● PROMPT: Would you return the records below character for character, without any images?

● DATASET RECORDS:
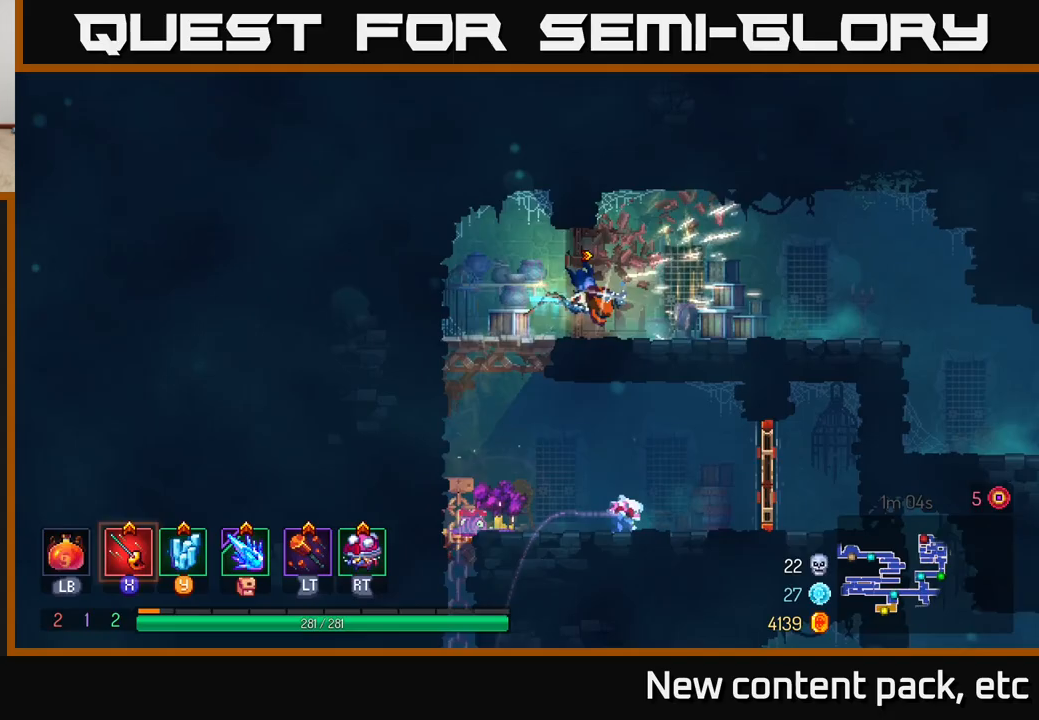
{"buttons": [], "left_stick": "right", "right_stick": "center", "events": []}
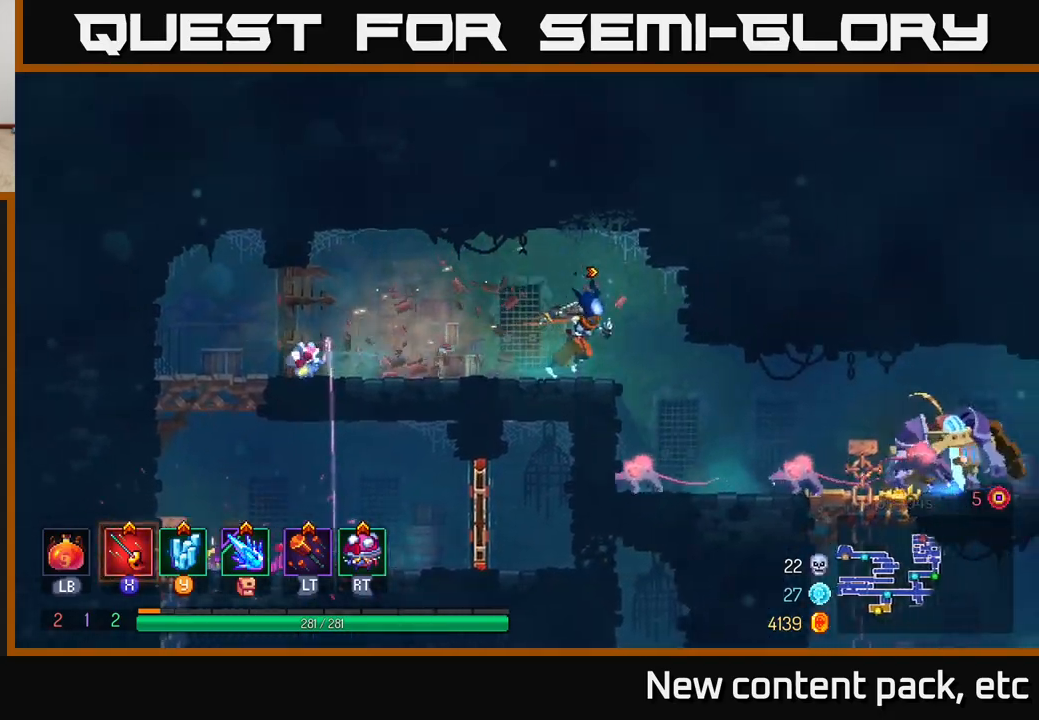
{"buttons": [], "left_stick": "down", "right_stick": "center", "events": [[317, "left_stick", "center"], [367, "left_stick", "down"], [383, "X", "down"], [450, "X", "up"]]}
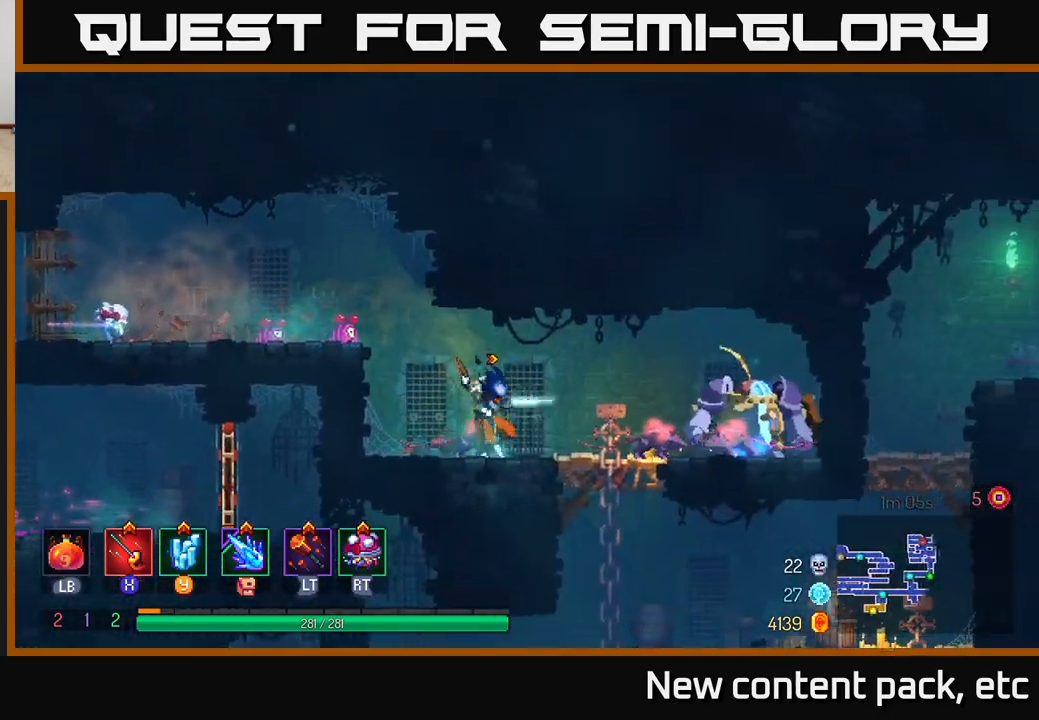
{"buttons": ["X"], "left_stick": "right", "right_stick": "center", "events": [[17, "left_stick", "down-right"], [83, "X", "down"], [133, "X", "up"], [150, "left_stick", "right"], [217, "X", "down"], [267, "X", "up"], [350, "X", "down"], [433, "X", "up"], [500, "X", "down"]]}
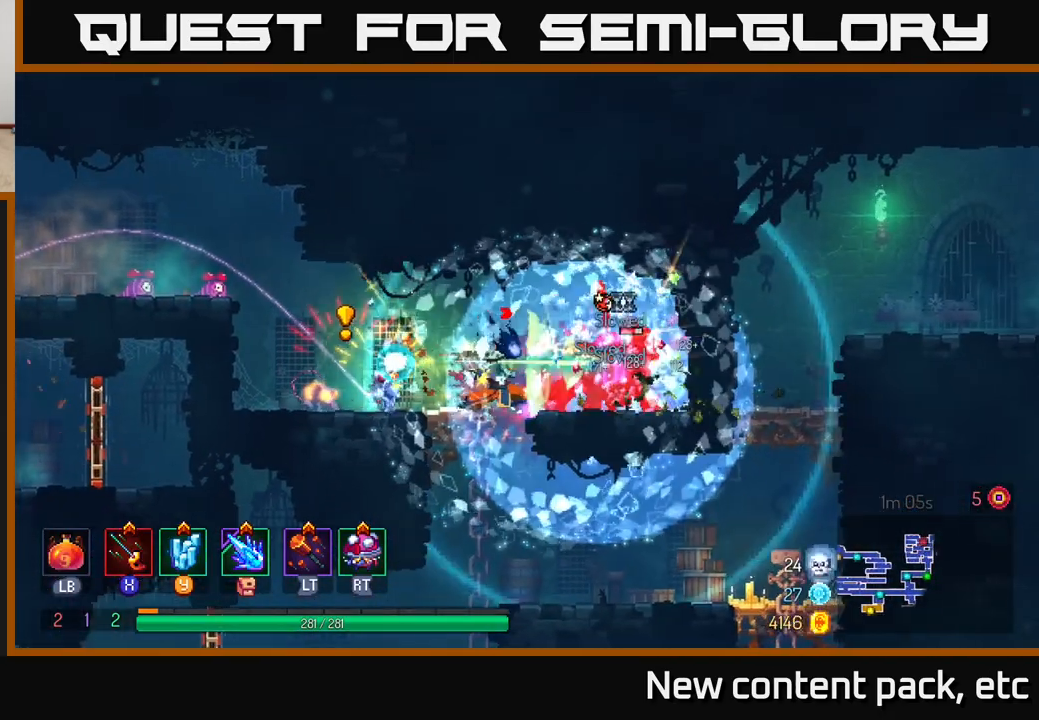
{"buttons": [], "left_stick": "left", "right_stick": "center", "events": [[83, "X", "up"], [150, "X", "down"], [183, "X", "up"], [250, "left_stick", "left"], [267, "B", "down"], [333, "B", "up"], [383, "B", "down"], [467, "B", "up"]]}
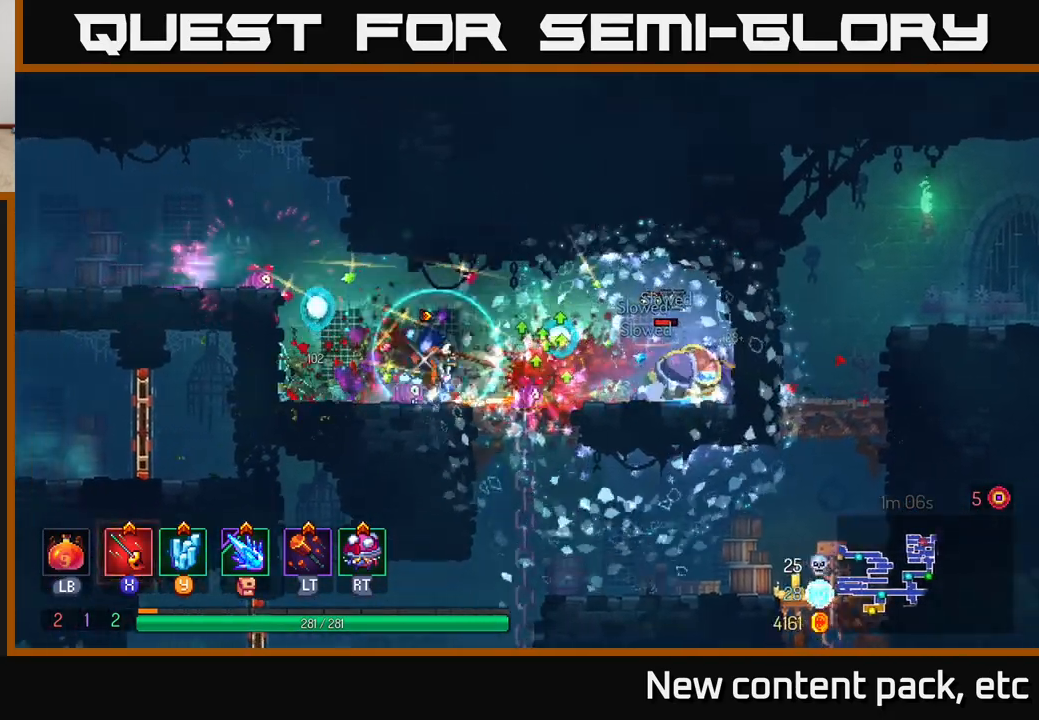
{"buttons": [], "left_stick": "right", "right_stick": "center", "events": [[83, "left_stick", "right"]]}
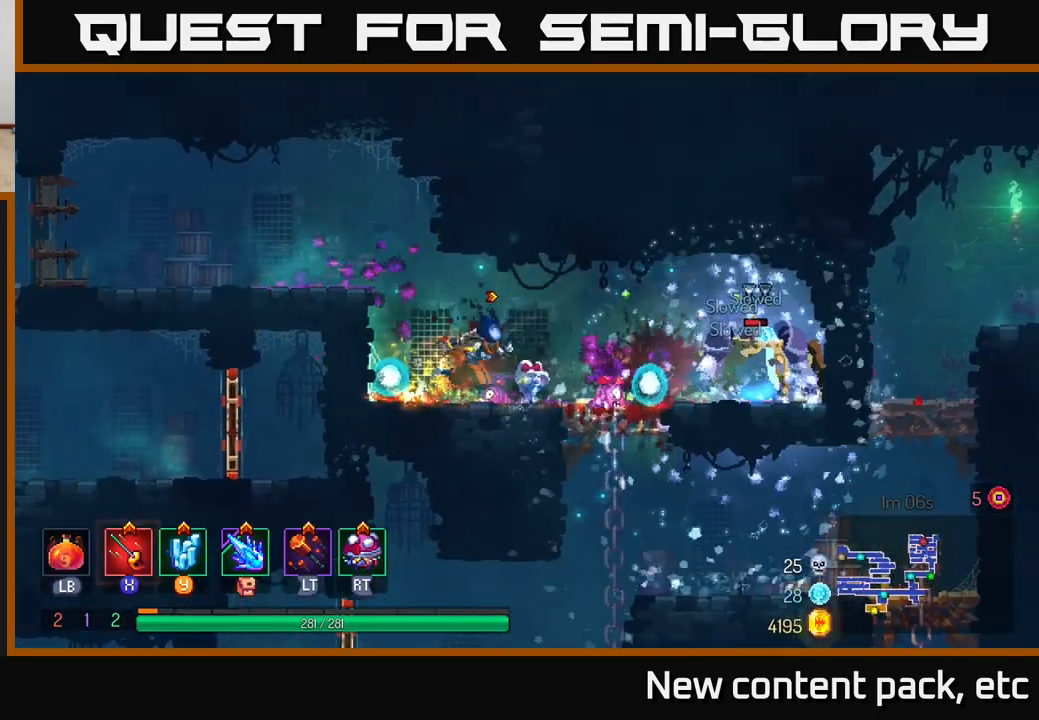
{"buttons": [], "left_stick": "right", "right_stick": "center", "events": [[283, "X", "down"], [350, "X", "up"], [433, "X", "down"], [483, "X", "up"]]}
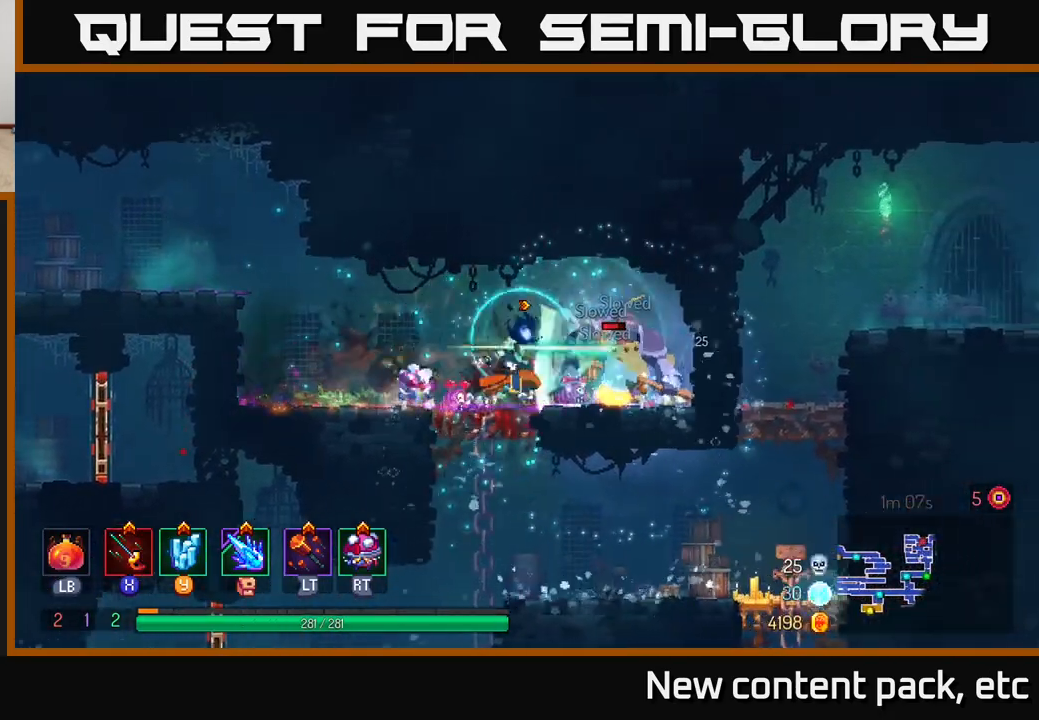
{"buttons": [], "left_stick": "center", "right_stick": "center", "events": [[67, "X", "down"], [150, "X", "up"], [217, "X", "down"], [217, "left_stick", "center"], [333, "X", "up"], [400, "X", "down"], [467, "X", "up"]]}
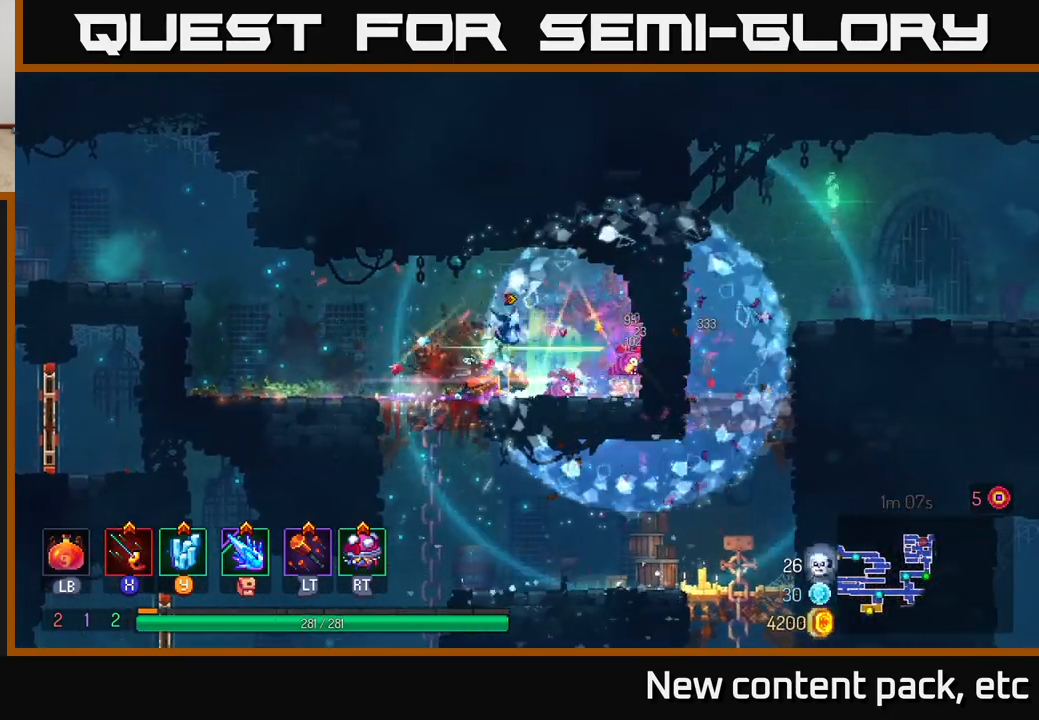
{"buttons": [], "left_stick": "left", "right_stick": "center", "events": [[50, "X", "down"], [117, "X", "up"], [350, "left_stick", "left"]]}
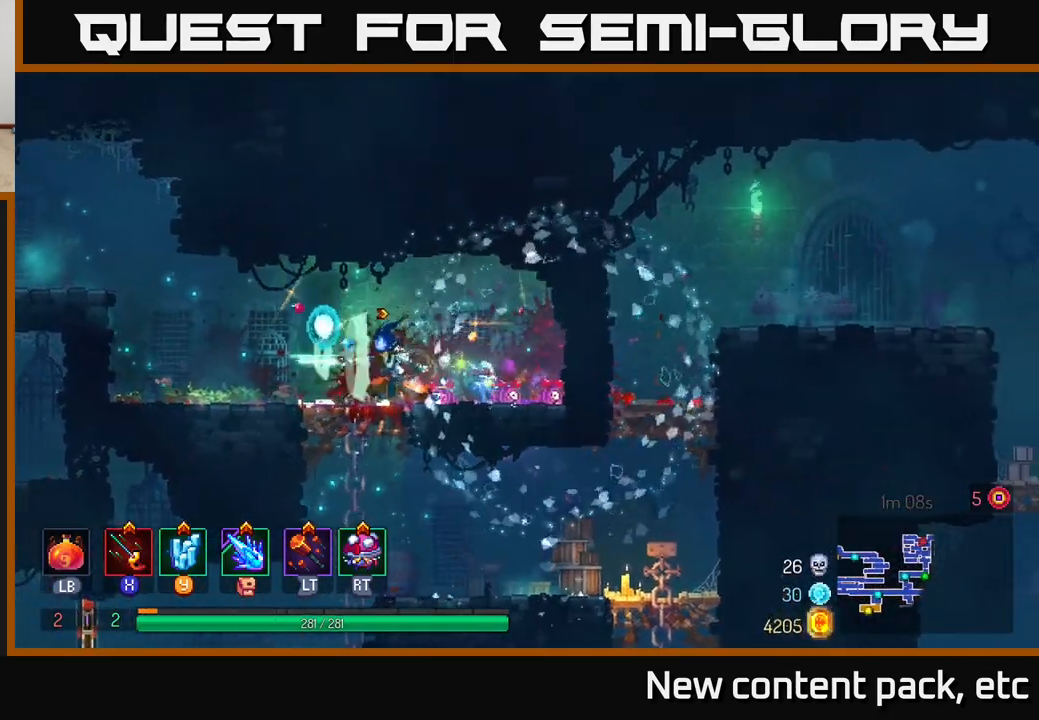
{"buttons": [], "left_stick": "right", "right_stick": "center", "events": [[183, "left_stick", "down"], [467, "left_stick", "right"]]}
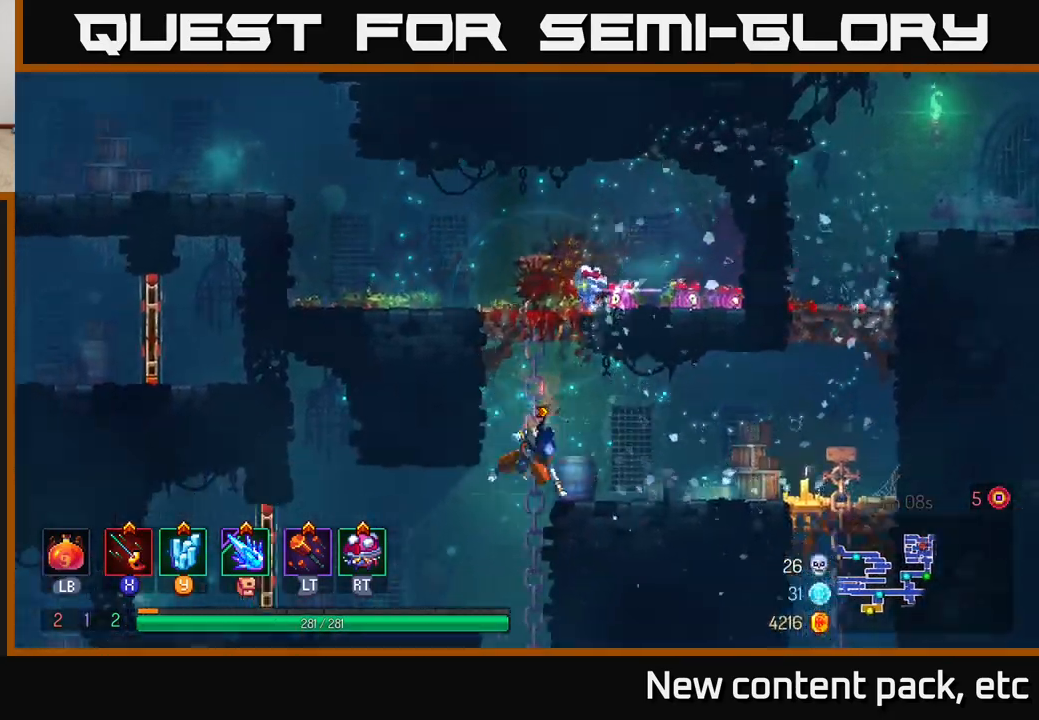
{"buttons": [], "left_stick": "right", "right_stick": "center", "events": [[17, "B", "down"], [133, "B", "up"]]}
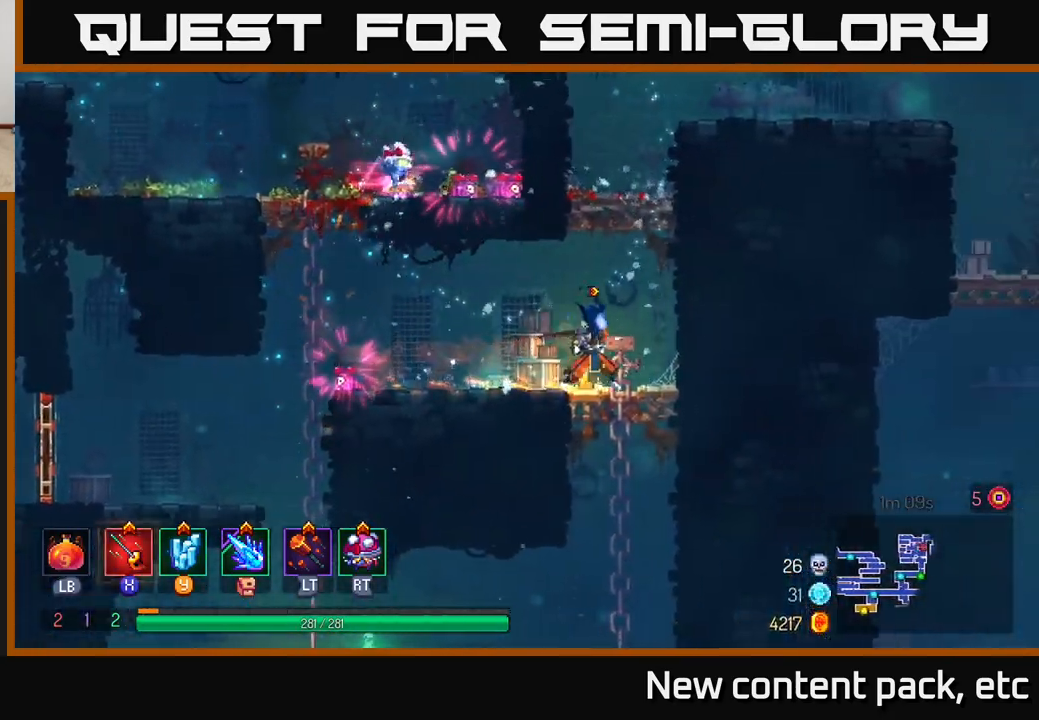
{"buttons": [], "left_stick": "right", "right_stick": "center", "events": [[50, "A", "down"], [133, "A", "up"], [200, "A", "down"], [367, "A", "up"]]}
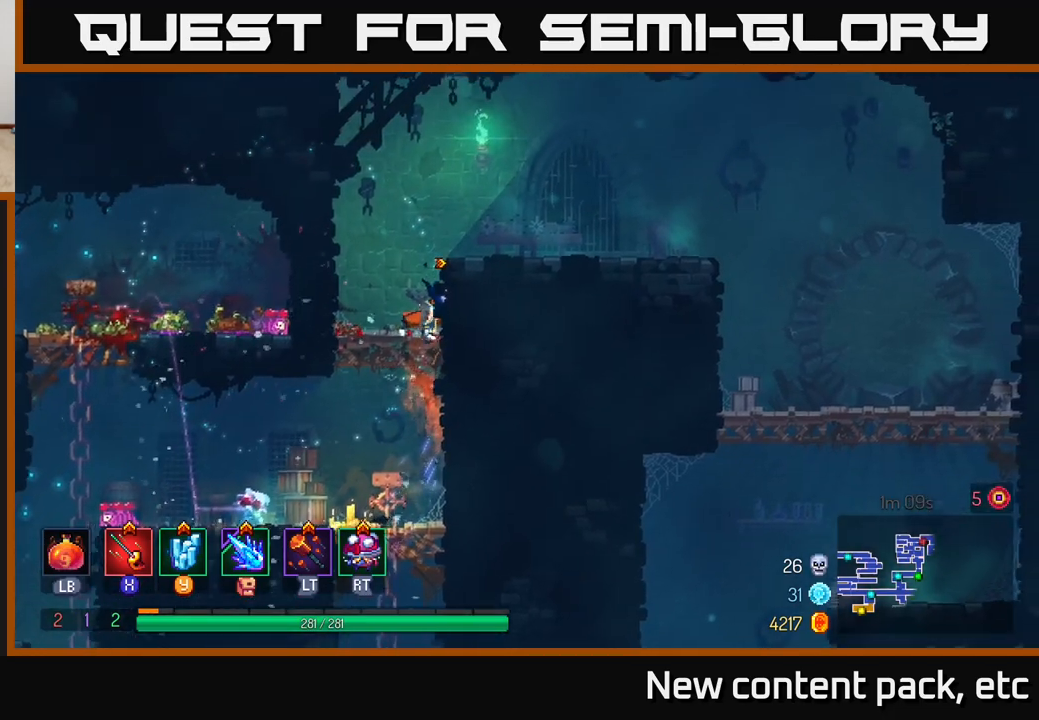
{"buttons": ["B"], "left_stick": "right", "right_stick": "center", "events": [[83, "A", "down"], [217, "A", "up"], [400, "B", "down"]]}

● ANSWER TO THIS TASK:
{"buttons": [], "left_stick": "right", "right_stick": "center", "events": []}
{"buttons": [], "left_stick": "down", "right_stick": "center", "events": [[317, "left_stick", "center"], [367, "left_stick", "down"], [383, "X", "down"], [450, "X", "up"]]}
{"buttons": ["X"], "left_stick": "right", "right_stick": "center", "events": [[17, "left_stick", "down-right"], [83, "X", "down"], [133, "X", "up"], [150, "left_stick", "right"], [217, "X", "down"], [267, "X", "up"], [350, "X", "down"], [433, "X", "up"], [500, "X", "down"]]}
{"buttons": [], "left_stick": "left", "right_stick": "center", "events": [[83, "X", "up"], [150, "X", "down"], [183, "X", "up"], [250, "left_stick", "left"], [267, "B", "down"], [333, "B", "up"], [383, "B", "down"], [467, "B", "up"]]}
{"buttons": [], "left_stick": "right", "right_stick": "center", "events": [[83, "left_stick", "right"]]}
{"buttons": [], "left_stick": "right", "right_stick": "center", "events": [[283, "X", "down"], [350, "X", "up"], [433, "X", "down"], [483, "X", "up"]]}
{"buttons": [], "left_stick": "center", "right_stick": "center", "events": [[67, "X", "down"], [150, "X", "up"], [217, "X", "down"], [217, "left_stick", "center"], [333, "X", "up"], [400, "X", "down"], [467, "X", "up"]]}
{"buttons": [], "left_stick": "left", "right_stick": "center", "events": [[50, "X", "down"], [117, "X", "up"], [350, "left_stick", "left"]]}
{"buttons": [], "left_stick": "right", "right_stick": "center", "events": [[183, "left_stick", "down"], [467, "left_stick", "right"]]}
{"buttons": [], "left_stick": "right", "right_stick": "center", "events": [[17, "B", "down"], [133, "B", "up"]]}
{"buttons": [], "left_stick": "right", "right_stick": "center", "events": [[50, "A", "down"], [133, "A", "up"], [200, "A", "down"], [367, "A", "up"]]}
{"buttons": ["B"], "left_stick": "right", "right_stick": "center", "events": [[83, "A", "down"], [217, "A", "up"], [400, "B", "down"]]}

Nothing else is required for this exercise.